= Assignment 1 =
From the campus news text, list every actor named as a cast member of "Tales of the Lost Formicans."
= Assignment 2 =
Carry on the campus news text from the point where it stops.

= Exercise passage =
Foerster said that about 400 scientists and students are expected from throughout Texas, with about 230 presentations and papers on a variety of topics. Contact 294-1540 for more information.


James Marquart, professor of criminal justice, will spend the 1997-98 academic year studying prison gangs in British prisons as a result of a Leverhulme Visiting Professorship and a Sam Houston State University Faculty Development Leave award.

Marquart will be collaborating with Professor Sean McConville, a noted British prison scholar and former Beto Chair Professor, at the University of London, Queen Mary and Westfield College (College of Laws). They will conduct research and compare their findings to American prison gangs, management's response to violence, and how the gangs have spread into to the free community.

Marquart has been recognized in criminal justice for his research on prison gangs and prison violence in the United States.

"This leave and the associated research and scholarly activity in England will enhance Professor Marquart's teaching effectiveness, as it will provide a comparative dimension to his understanding of justice systems," said Timothy Flanagan, dean of the College of Criminal Justice. "Our students need exposure to cross-cultural examinations of justice policy and practice."

Marquart plans to disseminate the findings from his research at professional meetings, in academic and practitioner-oriented journals, and other key policy forums, as well as in the classroom. A book-length manuscript will also be prepared.


The SHSU Department of Theatre and Dance's "Tales of the Lost Formicans," a dark comedy dealing with society's inability to focus on today's problems and face them as their own, will be staged Wednesday through Saturday.

Performances are in the University Theatre Center Showcase Theatre at 8 p.m. with a 2 p.m. Saturday matinee.

The play opens with Cathy (Stephanie Schnitzius) and her son Eric (Nathan Wernig) leaving New York for Cathy's hometown in Colorado to live with her parents, Evelyn (Allison Shopbell) and Jim (William Walker) in order to recover from her recent divorce.

The script focuses on the relationships between family and friends and the alienation which occurs. It includes adult language and situations.

Also cast are Shona Strauser, Mark Jeter and Buddy Stevens. All of the designers for the production are theater majors and it is directed by senior theater major Jeremy Shouldis.

Patrick Pearson is the lighting designer and Keith Pitts designed the costumes. The set and sound design is by David Ferguson. The stage manager is Michelle Weinman.

Tickets are $5. Reservations may be made by calling the University Theatre Center box office at 294-1339.


The fine arts program at SHSU for the coming week features performances by the Sam Houston Trio, the Symphonic Band, and the Symphony Orchestra.

On Tuesday at 7:30 p.m. in the Walker Education Center the Sam Houston Trio will perform a single work with a heart-touching history--"Quartet for the End of Time"-- written by French composer Olivier Messiaen.

The work was written by Messiaen while he was imprisoned in the German prison camp Stalag VIII A in 1941. Its first performance, on the poor-quality instruments available in the camp, was given on Jan. 15, 1941, for about 5,000 prisoners.

The trio consists of Charlotte Tull, piano; Luba Velickovic, violin; and Peter Kempter, cello. Tamara Raatz will also join the group on clarinet. All are SHSU faculty members.

= Provided material =
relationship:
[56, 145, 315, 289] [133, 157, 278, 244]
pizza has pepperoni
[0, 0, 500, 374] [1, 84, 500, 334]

= Task answer 1 =
Stephanie Schnitzius, Nathan Wernig, Allison Shopbell, William Walker, Shona Strauser, Mark Jeter, Buddy Stevens

= Task answer 2 =
"There is much symbolism inherent in the music," said Tull. "In order to better understand and appreciate the beauties of the work there will be a short commentary to begin the evening's program. This is a rare opportunity to enhance the meaning of this holy season with music conceived and performed in celebration of the life of Jesus Christ."

On Sunday, March 23, the group will perform the program at the First Presbyterian Church in Bryan, and at a Holocaust conference at Texas A&M April 3. Plans are being finalized for a concert at the Holocaust Museum in Washington, D. C., next fall.

The Symphonic Band, under the direction of Donald Ryder, will perform a program of dances, "capers" and a march at 7:30 p.m. Thursday in the Beto Criminal Justice Center Killinger Auditorium.

The 48-member group will perform Cenotaph (Fanfare for Band), Epinicion, Courtly Airs and Dances, Charleston Capers (with Doug Rosener as guest soloist), Night Dances, and the Billboard March.

A reception in honor of the performers will be hosted by Tau Beta Sigma in the Music Building atrium after the concert.

The Symphony Orchestra Concert is scheduled for 7:30 p.m. Saturday, also in Killinger Auditorium. Admission to the three programs is $5, with students and friends of music free.

Student recitals during the week include Rebecca Hicks, vocal, at 8 p.m. Wednesday, and Christie Allen, flute, at 8 p.m. Friday, both in the Recital Hall. Admission to student recitals is free. Call 294-1360 for information on music events.


Barbara Walvoord, professor of English at the University of Notre Dame, who is credited with starting the writing-across-the-campus emphasis 27 years ago, will present an all-day program at SHSU March 10. Registration deadline is Wednesday.

Sessions are scheduled to answer the questions: How Do I Design Writing Assignments That Work?; How Do I Sustain Student Discussion?; Writing Enhancement: What's in It for Me?; and, How Do I Make Large Classes Interactive?

The program is sponsored by the Across-the-University Writing Program and the Office of Research and Sponsored Programs.

Presentations are scheduled from 8 a.m. until 3:15 p.m. in Room 312 of the Lowman Student Center. Contact Patricia Williams at 294-1143 for registration information.


Robert Dunning, SHSU registrar, is serving a two-year term as vice president for registration and records for the Texas Association of Collegiate Registrars and Admissions Officers.

Dunning's work includes direction for five committees who are working to organize 20 professional workshops and presentations for the organization's annual conference in November.

At the Southern Association of Collegiate Registrars and Admissions Officers conference in mid-February, Dunning was selected as a nominee to serve on the organization's 1997-'98 Nominating and Election Committee.


Monday is the deadline for Alpha Chi members to contact Patricia Williams, society sponsor, concerning plans to make presentations at the Alpha Chi national convention in Philadelphia April 3-5.

The national college honor scholarship society will hold its spring banquet and initiation Monday in the Lowman Student Center Ballroom. President Bobby K. Marks will be the guest speaker.

Williams said that the SHSU chapter of Alpha Chi has been named the outstanding chapter in the southwest region, and members are preparing their entry for national honors competition at the national convention.